Programmable Devices
CPLDs, FPGAs, SoC FPGAs, Configuration, and Transceivers
20693 Discussions

Very low speed of HPS after Preloader

Altera_Forum
Honored Contributor II
1,789 Views

I try insert next code for Altera examples in main(): 

volatile int i; for (i = 0; i < 800*1000*1000; i++) ; 

In SDRAM-variant work is greater than 2 min, in HelloWorld for FFFF0000-addresses program is hang, "Hello Tim\n" never appears. 

This counter 800*1000*1000 is similar to frequency of HPS, this cycle must work some seconds: in Disassemble window compiled code have a rouhly 10 asm-commands. 

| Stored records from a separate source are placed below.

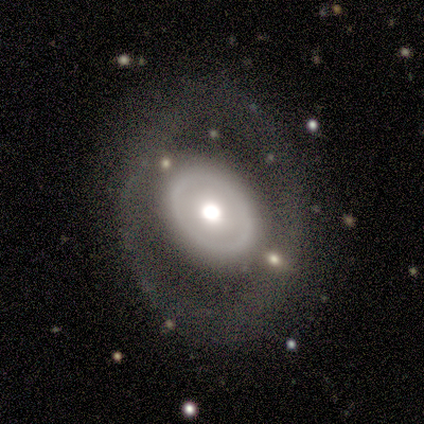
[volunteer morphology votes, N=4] Smooth or featured?
  - featured or disk: 75% *
  - star or artifact: 25%
  - smooth: 0%
Edge-on disk?
  - no: 100% *
  - yes: 0%
Bar?
  - no: 100% *
  - strong: 0%
  - weak: 0%
Spiral arms?
  - no: 100% *
  - yes: 0%
Bulge size?
  - large: 67% *
  - dominant: 33%
  - moderate: 0%
  - small: 0%
  - none: 0%
Merging?
  - none: 67% *
  - minor disturbance: 33%
  - major disturbance: 0%
  - merger: 0%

In BootROM is inited L1 caches (32 K onchip code/data) and not inited L2-caches, may this pull down a HPS productivity ?
0 Kudos
9 Replies
Altera_Forum
Honored Contributor II
612 Views

At last I run my test on onboard Linux: add function code to HelloWorld example: 

void my_chk() { volatile int i = 0; for (; i < 800*1000*1000; i++) ; } 

On -o0 option a call has 8 seconds and 8 asm-commands in main cycle, on -o3 -- 7 sec and 6 "body" asm-commands. 

The same code in Baremetal is runned 245 seconds, with -o3 optimisation slightly faster -- 230 sec. 

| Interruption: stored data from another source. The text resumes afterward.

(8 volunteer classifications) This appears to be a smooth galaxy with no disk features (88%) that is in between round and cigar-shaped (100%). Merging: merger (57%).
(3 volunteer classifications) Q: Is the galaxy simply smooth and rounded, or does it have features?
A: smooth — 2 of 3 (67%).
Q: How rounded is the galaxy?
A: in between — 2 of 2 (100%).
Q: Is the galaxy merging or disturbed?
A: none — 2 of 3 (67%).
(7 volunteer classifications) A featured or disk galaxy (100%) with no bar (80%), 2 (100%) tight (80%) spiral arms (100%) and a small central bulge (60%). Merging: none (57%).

Where in HWLIB is API to accelerate of HPS ? Which code may use ?
0 Kudos
Altera_Forum
Honored Contributor II
612 Views

In cv_5v4.pdf ("Cyclone V Device Handbook Volume 3: Hard Processor System Technical Reference") is subsection cv_54002: "Clock Manager", and writed: 

 

--- Quote Start ---  

The Clock Manager offers the following features: 

• Generates and manages clocks in the HPS 

• Contains the following PLL clock groups: 

- Main—contains clocks for the Cortex-A9 microprocessor unit (MPU) subsystem, level 3 (L3) 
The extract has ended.